Below are records; reproduce exactly the lines from the one that has "563 528 30.11" through the one that has "49 124 14164", ends included, and nothing more.

[Stored data]
= Beginning of Section =
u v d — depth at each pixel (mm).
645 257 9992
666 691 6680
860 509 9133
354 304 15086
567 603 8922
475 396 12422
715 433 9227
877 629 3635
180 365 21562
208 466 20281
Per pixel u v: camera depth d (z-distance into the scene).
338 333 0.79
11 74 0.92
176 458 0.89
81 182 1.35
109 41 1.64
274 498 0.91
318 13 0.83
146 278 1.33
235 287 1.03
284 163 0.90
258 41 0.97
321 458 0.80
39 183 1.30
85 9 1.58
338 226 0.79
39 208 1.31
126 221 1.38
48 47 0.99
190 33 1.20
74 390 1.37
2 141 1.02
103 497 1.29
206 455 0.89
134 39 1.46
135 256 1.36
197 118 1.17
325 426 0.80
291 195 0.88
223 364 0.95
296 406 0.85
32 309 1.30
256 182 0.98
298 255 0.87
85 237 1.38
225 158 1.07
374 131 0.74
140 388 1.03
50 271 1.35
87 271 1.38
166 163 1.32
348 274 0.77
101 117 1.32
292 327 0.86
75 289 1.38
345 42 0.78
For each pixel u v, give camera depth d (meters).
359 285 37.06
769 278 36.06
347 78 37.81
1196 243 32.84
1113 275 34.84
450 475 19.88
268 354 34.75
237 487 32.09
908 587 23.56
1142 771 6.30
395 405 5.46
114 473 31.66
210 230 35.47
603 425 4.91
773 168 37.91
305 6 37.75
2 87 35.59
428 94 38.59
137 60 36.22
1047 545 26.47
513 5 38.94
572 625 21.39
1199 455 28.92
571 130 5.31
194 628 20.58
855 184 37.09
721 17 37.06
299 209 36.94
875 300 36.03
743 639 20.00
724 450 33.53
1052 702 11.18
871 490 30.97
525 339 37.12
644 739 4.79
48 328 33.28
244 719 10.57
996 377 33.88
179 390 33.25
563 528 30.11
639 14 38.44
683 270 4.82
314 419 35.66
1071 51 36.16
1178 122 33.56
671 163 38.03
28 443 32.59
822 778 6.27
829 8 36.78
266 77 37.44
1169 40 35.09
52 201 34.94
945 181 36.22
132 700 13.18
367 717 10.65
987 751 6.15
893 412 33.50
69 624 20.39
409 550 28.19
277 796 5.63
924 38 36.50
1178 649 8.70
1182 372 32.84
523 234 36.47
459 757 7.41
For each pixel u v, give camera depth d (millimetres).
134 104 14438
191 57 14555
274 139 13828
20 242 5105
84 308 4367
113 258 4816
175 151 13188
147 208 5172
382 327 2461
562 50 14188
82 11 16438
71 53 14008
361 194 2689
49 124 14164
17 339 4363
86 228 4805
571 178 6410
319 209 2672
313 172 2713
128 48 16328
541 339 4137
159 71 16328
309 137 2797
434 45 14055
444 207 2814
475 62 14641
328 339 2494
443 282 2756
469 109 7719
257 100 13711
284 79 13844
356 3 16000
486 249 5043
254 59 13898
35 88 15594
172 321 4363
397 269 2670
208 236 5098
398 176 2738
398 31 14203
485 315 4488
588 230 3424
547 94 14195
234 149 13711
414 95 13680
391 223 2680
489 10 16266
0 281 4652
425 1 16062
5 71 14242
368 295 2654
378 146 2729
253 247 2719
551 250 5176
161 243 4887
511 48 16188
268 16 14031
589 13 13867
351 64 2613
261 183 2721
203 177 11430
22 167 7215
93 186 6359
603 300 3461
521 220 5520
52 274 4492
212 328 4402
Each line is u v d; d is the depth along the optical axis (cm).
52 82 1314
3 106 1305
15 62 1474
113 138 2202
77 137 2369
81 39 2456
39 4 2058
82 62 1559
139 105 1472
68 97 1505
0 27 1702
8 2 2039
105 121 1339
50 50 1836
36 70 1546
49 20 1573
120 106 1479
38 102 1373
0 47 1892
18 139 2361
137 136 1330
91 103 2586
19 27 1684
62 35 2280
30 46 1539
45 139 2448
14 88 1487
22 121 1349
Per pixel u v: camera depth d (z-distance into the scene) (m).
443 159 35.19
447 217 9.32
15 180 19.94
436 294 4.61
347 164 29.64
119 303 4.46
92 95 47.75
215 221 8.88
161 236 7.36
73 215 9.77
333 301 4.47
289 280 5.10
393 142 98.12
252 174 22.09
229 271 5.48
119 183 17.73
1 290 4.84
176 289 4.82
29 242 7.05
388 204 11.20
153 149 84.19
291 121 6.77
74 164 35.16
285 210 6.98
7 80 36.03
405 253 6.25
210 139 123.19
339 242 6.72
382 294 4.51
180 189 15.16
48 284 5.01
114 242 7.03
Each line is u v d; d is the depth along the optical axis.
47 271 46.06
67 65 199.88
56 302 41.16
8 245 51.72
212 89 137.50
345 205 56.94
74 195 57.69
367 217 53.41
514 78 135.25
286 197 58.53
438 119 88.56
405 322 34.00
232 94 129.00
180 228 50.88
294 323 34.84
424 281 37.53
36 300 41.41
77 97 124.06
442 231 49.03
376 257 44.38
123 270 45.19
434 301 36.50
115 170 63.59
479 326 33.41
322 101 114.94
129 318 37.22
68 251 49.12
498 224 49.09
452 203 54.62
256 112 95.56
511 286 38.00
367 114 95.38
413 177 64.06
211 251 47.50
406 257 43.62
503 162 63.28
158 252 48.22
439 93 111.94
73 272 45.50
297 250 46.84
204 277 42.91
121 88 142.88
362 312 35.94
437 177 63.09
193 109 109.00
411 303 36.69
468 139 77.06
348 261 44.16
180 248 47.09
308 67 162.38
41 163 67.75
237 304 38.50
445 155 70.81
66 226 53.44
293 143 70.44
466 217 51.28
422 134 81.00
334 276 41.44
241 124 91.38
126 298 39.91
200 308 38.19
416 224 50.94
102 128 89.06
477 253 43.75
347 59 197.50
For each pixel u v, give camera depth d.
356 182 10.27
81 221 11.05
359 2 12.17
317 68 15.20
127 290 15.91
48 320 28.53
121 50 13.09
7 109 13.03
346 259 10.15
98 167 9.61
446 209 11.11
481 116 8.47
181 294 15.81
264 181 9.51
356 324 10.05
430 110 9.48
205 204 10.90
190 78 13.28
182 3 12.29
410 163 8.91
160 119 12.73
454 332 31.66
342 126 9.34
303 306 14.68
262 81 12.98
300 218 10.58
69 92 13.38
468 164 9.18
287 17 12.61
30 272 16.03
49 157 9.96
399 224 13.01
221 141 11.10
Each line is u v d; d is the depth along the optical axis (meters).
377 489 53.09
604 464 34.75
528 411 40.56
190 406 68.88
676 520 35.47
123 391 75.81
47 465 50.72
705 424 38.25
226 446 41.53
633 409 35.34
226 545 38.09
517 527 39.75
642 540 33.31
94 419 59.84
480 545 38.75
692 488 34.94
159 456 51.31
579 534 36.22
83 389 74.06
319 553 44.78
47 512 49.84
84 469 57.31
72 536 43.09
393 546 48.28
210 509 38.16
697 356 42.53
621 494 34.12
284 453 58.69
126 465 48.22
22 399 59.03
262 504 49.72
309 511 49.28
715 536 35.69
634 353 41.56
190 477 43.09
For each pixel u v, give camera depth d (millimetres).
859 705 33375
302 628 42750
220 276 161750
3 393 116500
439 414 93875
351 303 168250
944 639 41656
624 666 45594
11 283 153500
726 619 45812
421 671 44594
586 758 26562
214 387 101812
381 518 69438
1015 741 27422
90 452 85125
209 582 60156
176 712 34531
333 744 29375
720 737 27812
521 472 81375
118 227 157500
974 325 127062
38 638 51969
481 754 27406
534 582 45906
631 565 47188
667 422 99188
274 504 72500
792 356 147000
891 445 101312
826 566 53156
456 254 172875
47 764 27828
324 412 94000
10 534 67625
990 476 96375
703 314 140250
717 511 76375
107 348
= End of Section =
**PROBLEM SOLUTION**
563 528 30.11
639 14 38.44
683 270 4.82
314 419 35.66
1071 51 36.16
1178 122 33.56
671 163 38.03
28 443 32.59
822 778 6.27
829 8 36.78
266 77 37.44
1169 40 35.09
52 201 34.94
945 181 36.22
132 700 13.18
367 717 10.65
987 751 6.15
893 412 33.50
69 624 20.39
409 550 28.19
277 796 5.63
924 38 36.50
1178 649 8.70
1182 372 32.84
523 234 36.47
459 757 7.41
For each pixel u v, give camera depth d (millimetres).
134 104 14438
191 57 14555
274 139 13828
20 242 5105
84 308 4367
113 258 4816
175 151 13188
147 208 5172
382 327 2461
562 50 14188
82 11 16438
71 53 14008
361 194 2689
49 124 14164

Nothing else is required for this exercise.